**What you are asked to do**:
The pictures stay out; everything else in the entries below must be returned exactly.
------ Data for this exercise
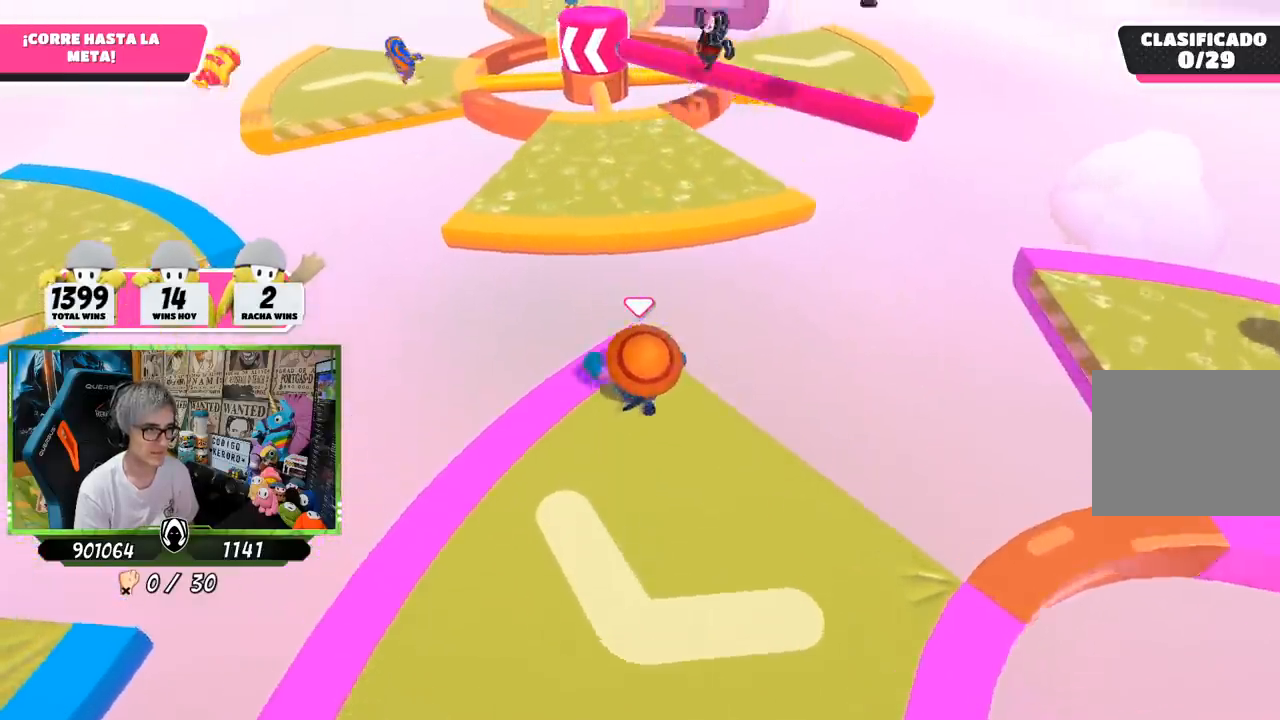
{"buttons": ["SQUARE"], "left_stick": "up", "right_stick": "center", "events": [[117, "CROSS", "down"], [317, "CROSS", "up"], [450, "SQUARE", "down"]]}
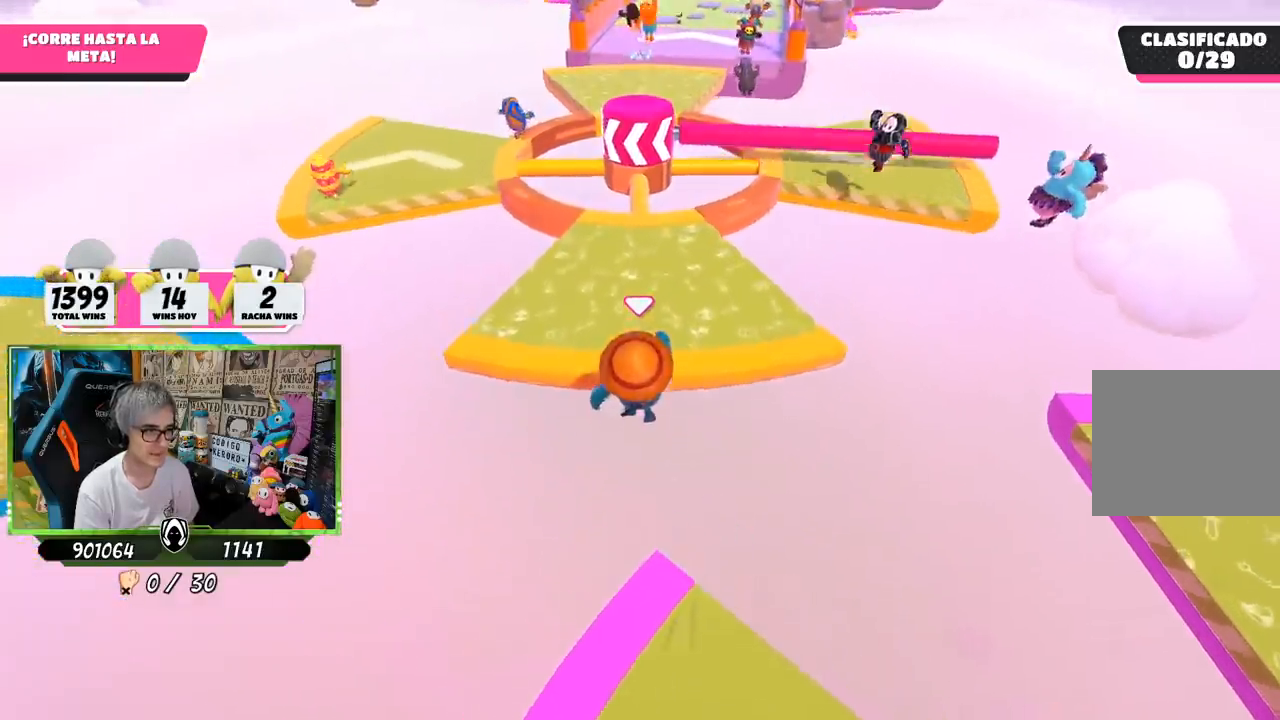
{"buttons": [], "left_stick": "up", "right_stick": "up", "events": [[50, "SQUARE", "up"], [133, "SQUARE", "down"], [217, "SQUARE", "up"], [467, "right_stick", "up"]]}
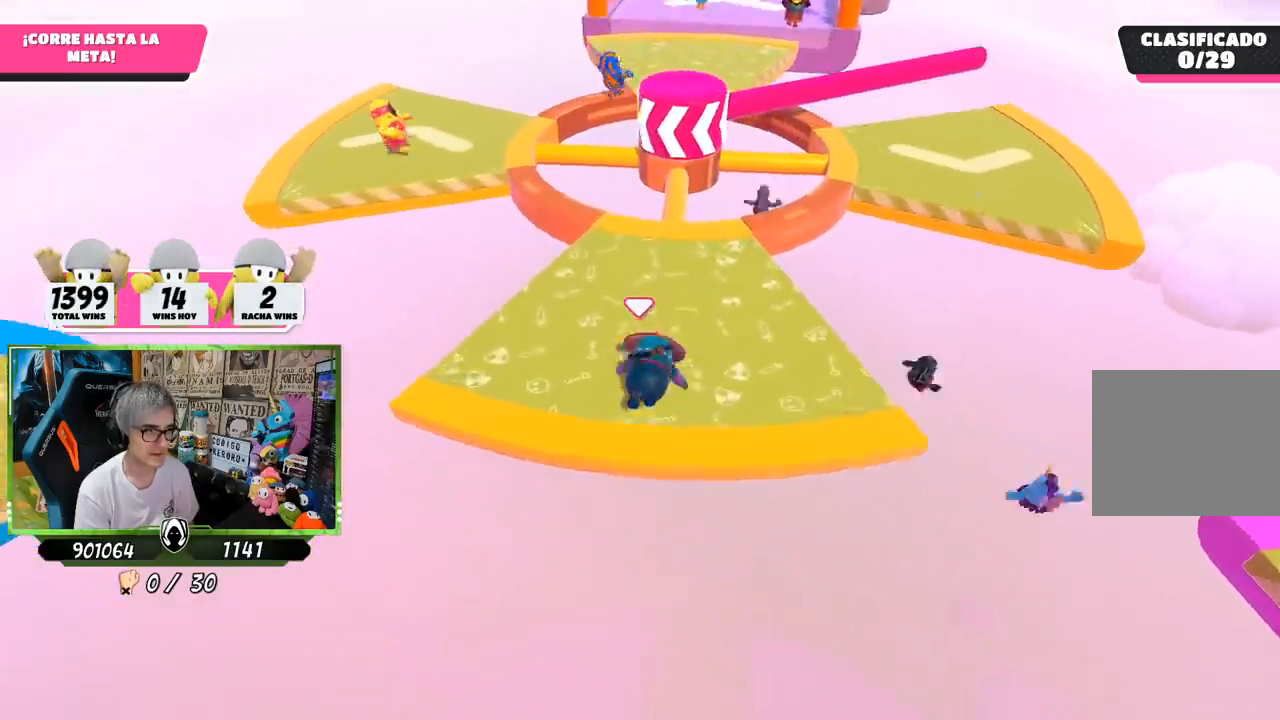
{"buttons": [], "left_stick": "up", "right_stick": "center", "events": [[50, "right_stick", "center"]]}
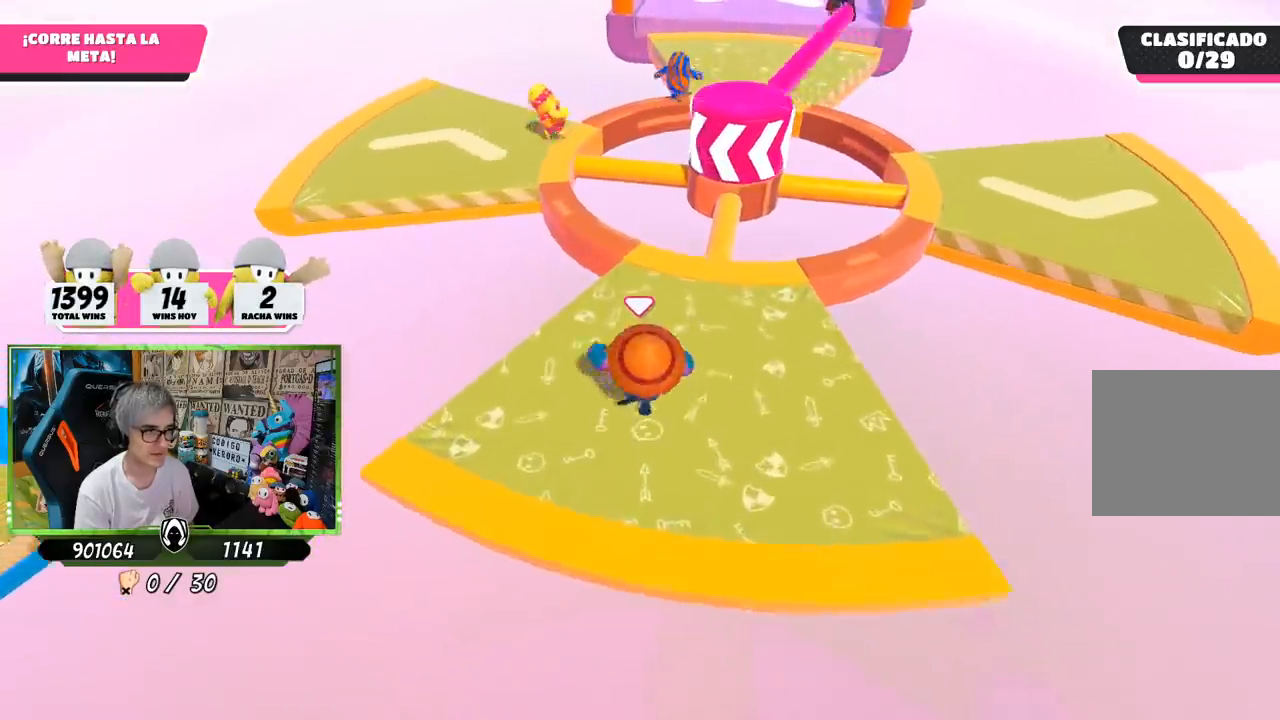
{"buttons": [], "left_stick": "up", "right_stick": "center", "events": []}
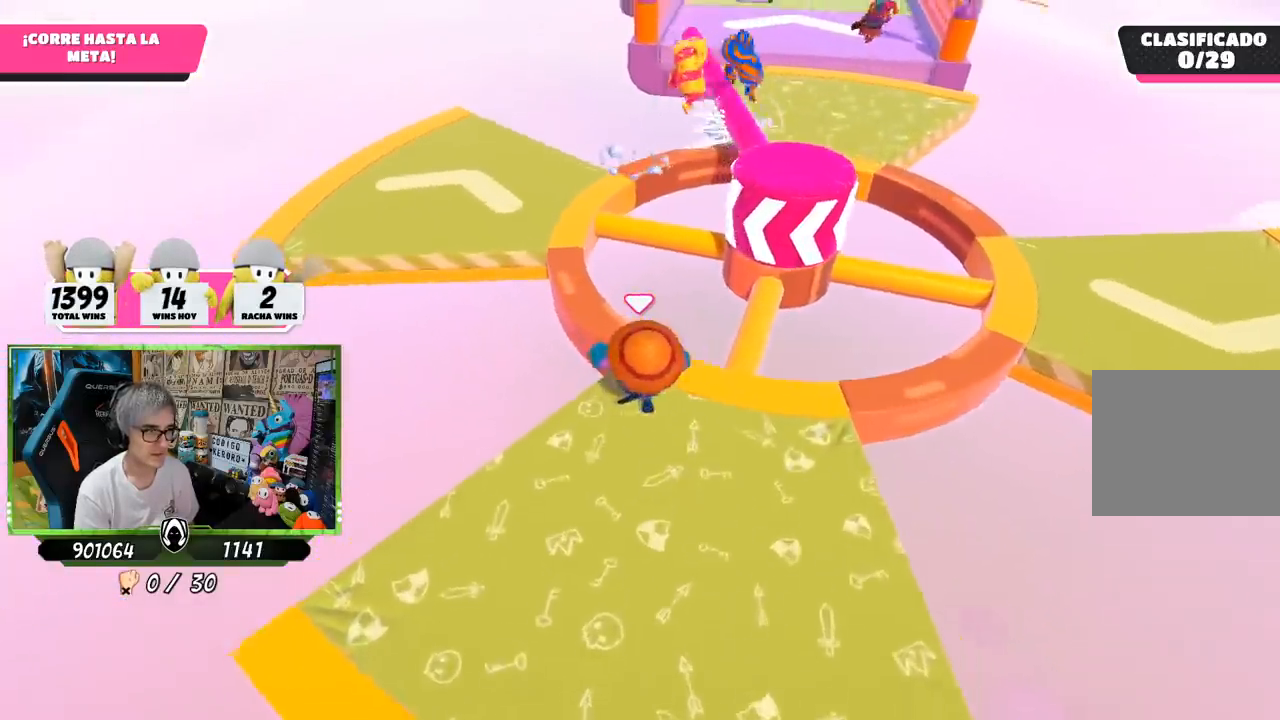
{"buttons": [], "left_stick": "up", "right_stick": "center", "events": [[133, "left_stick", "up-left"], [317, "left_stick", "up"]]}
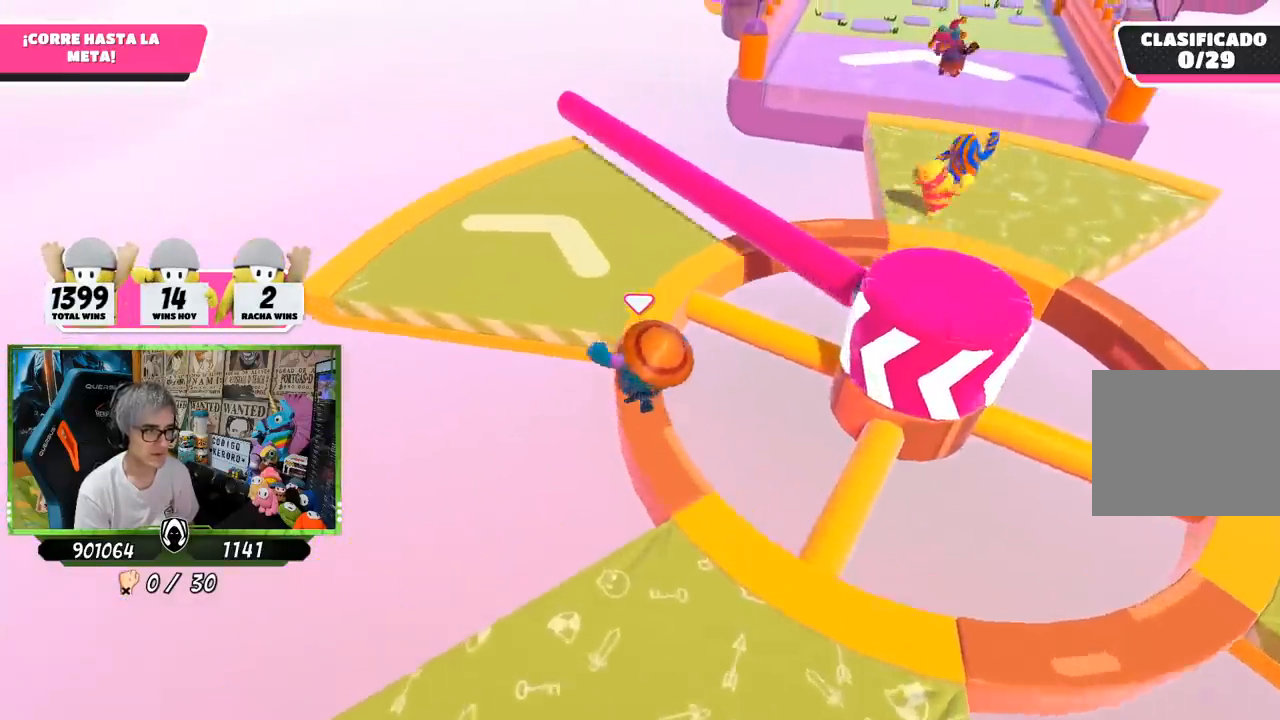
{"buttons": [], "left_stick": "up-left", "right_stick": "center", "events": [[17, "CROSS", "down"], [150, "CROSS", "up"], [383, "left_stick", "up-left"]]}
------------
**Problem solution**:
{"buttons": ["SQUARE"], "left_stick": "up", "right_stick": "center", "events": [[117, "CROSS", "down"], [317, "CROSS", "up"], [450, "SQUARE", "down"]]}
{"buttons": [], "left_stick": "up", "right_stick": "up", "events": [[50, "SQUARE", "up"], [133, "SQUARE", "down"], [217, "SQUARE", "up"], [467, "right_stick", "up"]]}
{"buttons": [], "left_stick": "up", "right_stick": "center", "events": [[50, "right_stick", "center"]]}
{"buttons": [], "left_stick": "up", "right_stick": "center", "events": []}
{"buttons": [], "left_stick": "up", "right_stick": "center", "events": [[133, "left_stick", "up-left"], [317, "left_stick", "up"]]}
{"buttons": [], "left_stick": "up-left", "right_stick": "center", "events": [[17, "CROSS", "down"], [150, "CROSS", "up"], [383, "left_stick", "up-left"]]}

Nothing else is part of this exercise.